===== Exercise data =====

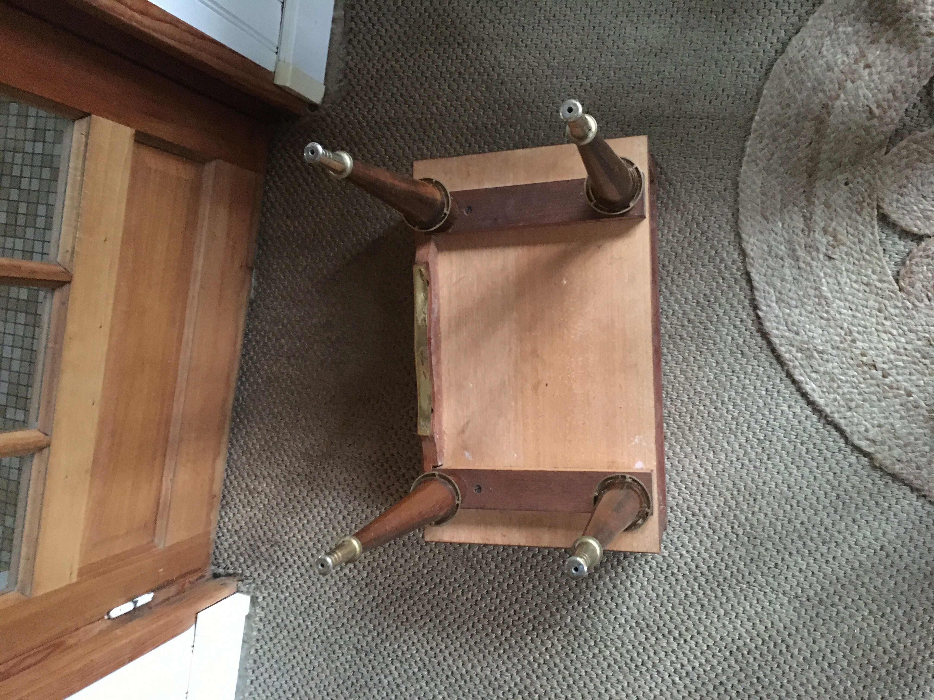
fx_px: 782
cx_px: 467
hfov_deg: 61.7
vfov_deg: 48.2
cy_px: 350
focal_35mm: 29
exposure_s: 1/17
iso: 500
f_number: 2.2
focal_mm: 4.15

=====

» **Job item**
Transcribe only the trailing portion of the entries above: the line that contains "hfov_deg: 61.7" and each line after it.

» **Answer box**
hfov_deg: 61.7
vfov_deg: 48.2
cy_px: 350
focal_35mm: 29
exposure_s: 1/17
iso: 500
f_number: 2.2
focal_mm: 4.15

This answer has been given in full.